DA komt dan wel van andere neuronen
Mesolimbisch dopamine circuit
Van hersenstam (VTA) naar limbisch systeem (nucleus accumbens). Positieve symptomen: neuron gaat van hersenstam naar mesolimbisch systeem, bij schizofrenie is dit circuit hyperactief, waardoor er meer DA wordt afgegeven in het mesolimbisch systeem. Hoe meer DA, hoe meer positieve symptomen
Mesolimbische Dopamine hypothese van de positieve symptomen bij schizofrenie
Mesocorticale dopamine circuit
Van hersenstam (VTA) naar PFC. Negatieve symptomen, cognitieve symptomen en affectieve symptomen - onderactivatie in deze gebieden. Dit circuit eindigt in de dorsolaterale PFC of de ventromediale PFC.
In deze gebieden is dus juist MINDER DA!
Symptomen bij DLPFC
Negatieve symptomen en cognitieve symptomen
Symptomen bij VMPFC
Negatieve symptomen en affectieve symptomen
Nigrostratiaal dopamine circuit
Motorische acties. Van substantia nigra naar basale ganglia/stratium. Dit circuit is ook betrokken bij Parkinson en dit circuit is belangrijk bij extrapyramide symptomen (EPS)
Bij te weinig DA: parkinsonachtige symptomen (tremor, rigiditeit, akinesie/bradykinesie)
Bij teveel DA: hyperkinetische bewegingen zoals tics
Activatie van dit circuit is bij SF normaal.
Tuberoinfundibular dopamine circuit
Van hypothalamus naar de anterior hypofyse. Reguleert prolactine afgifte. DA remt de afgifte van prolactine. Activatie van dit circuit is bij SF normaal.
Functie prolactine
Bij normale omstandigheden is de activiteit van deze dopamine neuronen verminderd bij een vrouw na de bevalling, waardoor prolactine wordt verhoogd en de melkproductie op gang komt.

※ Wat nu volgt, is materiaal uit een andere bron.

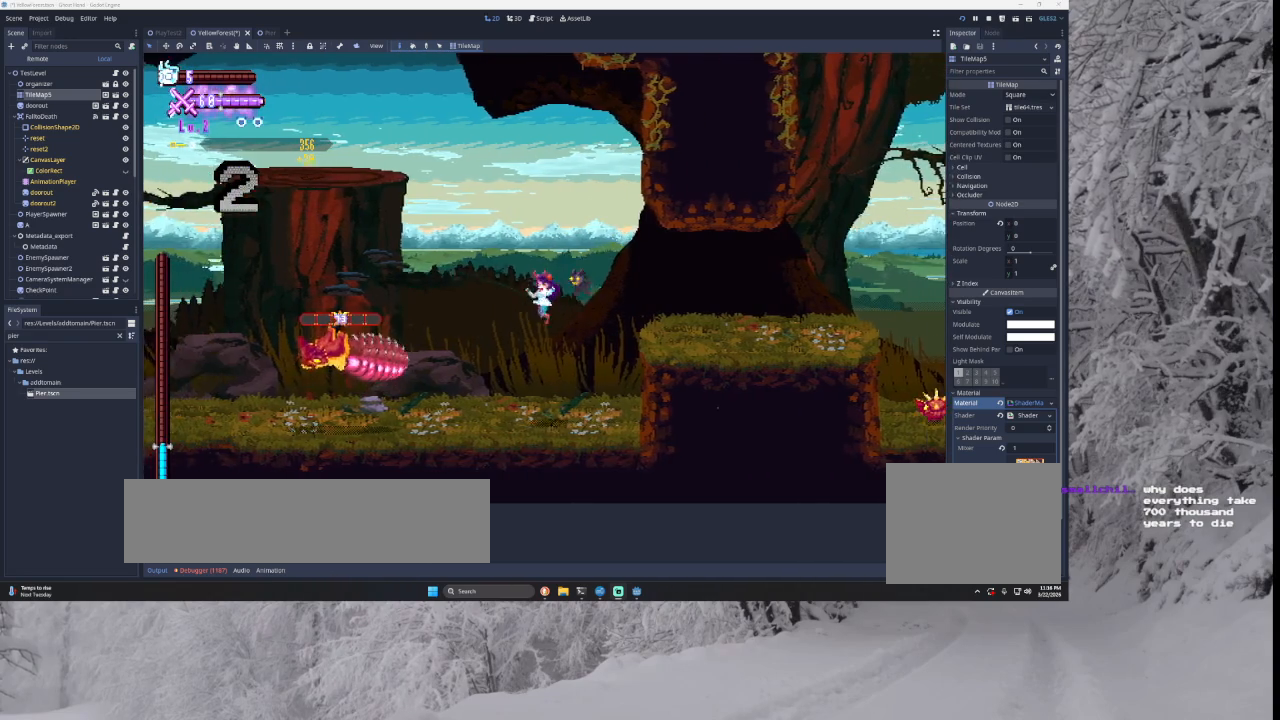
{"buttons": [], "left_stick": "center", "right_stick": "center", "events": [[333, "SQUARE", "down"], [367, "left_stick", "center"], [467, "SQUARE", "up"]]}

Als er door een laesie of door drugs een storing is in het tuberoinfundibulaire pad, kan prolactine ook stijgen, wat geassocieerd is galactorrhea (uitscheiding uit de borsten), amenorrhea (verlies van ovulatie/menstruatie) en andere seksuele problemen.
Deze problemen kunnen ontstaan als bijwerking van een aantal antipsychotica bij vrouwen (door verhoging DA ontstaat er hyperprolactinemie)
Thalamic circuit
Dopamine paden van de PDG, ventral mesencephalon, hypothalamus en PBN naar de thalamus. Betrokken bij slaap en filteren van informatie
Glutamaat
Aminozuur, excitatory NT. Wordt gerecycled in de gliacellen.

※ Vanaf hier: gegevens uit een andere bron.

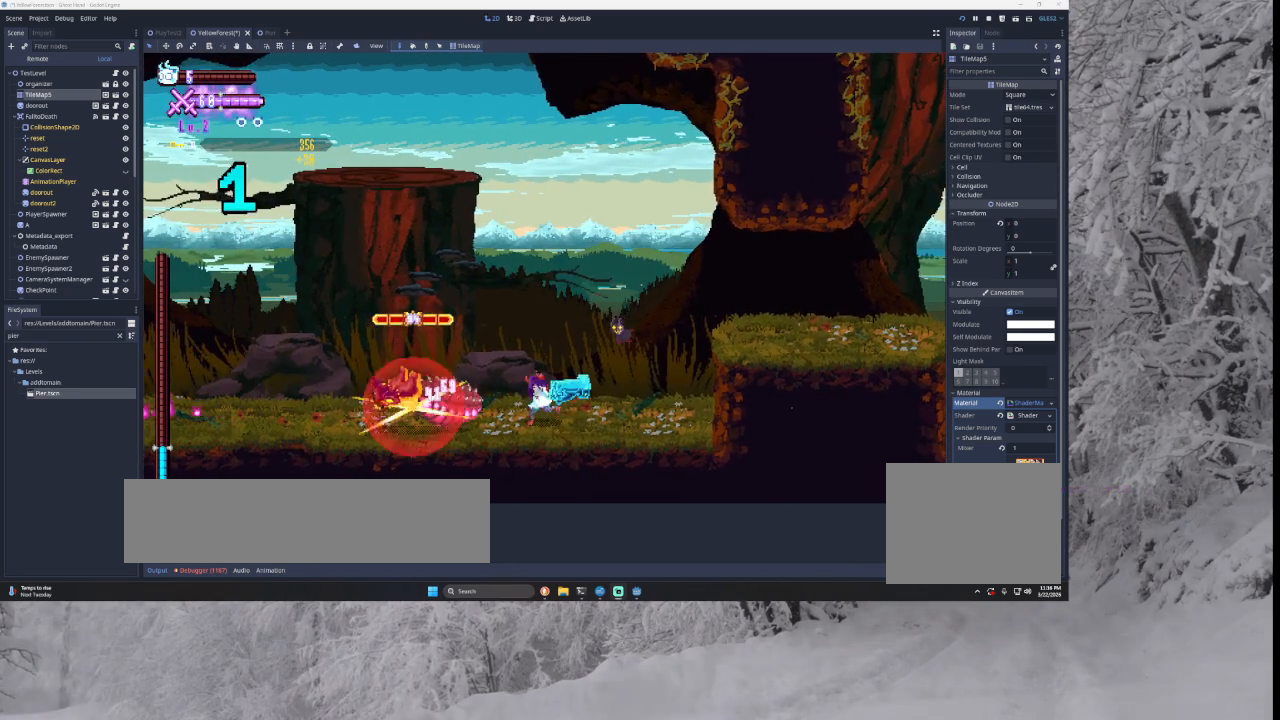
{"buttons": [], "left_stick": "center", "right_stick": "center", "events": [[133, "SQUARE", "up"], [233, "SQUARE", "down"], [367, "SQUARE", "up"]]}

Glutamaat in blaasjes gedaan door
vGluT
Glutamaat reuptake door
EAAT
Postsynaptische receptoren van glutamaat
NMDA, AMPA en Kainate
Welke drie dingen moeten er gebeuren voordat een NMDA receptor open gaat
Door AMPA receptor wordt een AP doorgegeven: NA+ gaat de neuron binnen
1. Depolarisatie zorgt ervoor dat magnesium (die de NMDA receptor blokkeert), van NMDA af gaat
2. Glycine bindt aan NMDA
3. Glutamaat bindt aan NMDA
Zorgt ervoor dat NMDA kanaal open gaat, waardoor calcium naar binnen gaat - zorgt voor long term potentiation (voor lange termijn geheugen, synaptogenese).
Cotransmitters glutamaat
Glycine en D-serine
Cortico-brainstem glutamaat circuit
van corticale pyramide neuronen in de prefrontale cortex naar de hersenstam, reguleert neurotransmitter afgifte. Directe stimulatie van monoamine neuronen in de hersenstam in dit pad zorgt voor stimulatie van neurotransmitter afgifte. Daarnaast is er indirecte stimulatie van monoamine neuronen in dit pad via GABA interneuronen, die zorgt voor het blokkeren van de afgifte van neurotransmitters, waardoor de hoeveelheid neurotransmitters gereguleerd wordt.
Cortico-striatal glutamaat circuit
Van corticale pyramide neuronen in de prefrontale cortex naar het stratium. Dit pad eindigt bij GABA neuronen, die deel uitmaken van een ander complex van het stratium, de globus pallidus.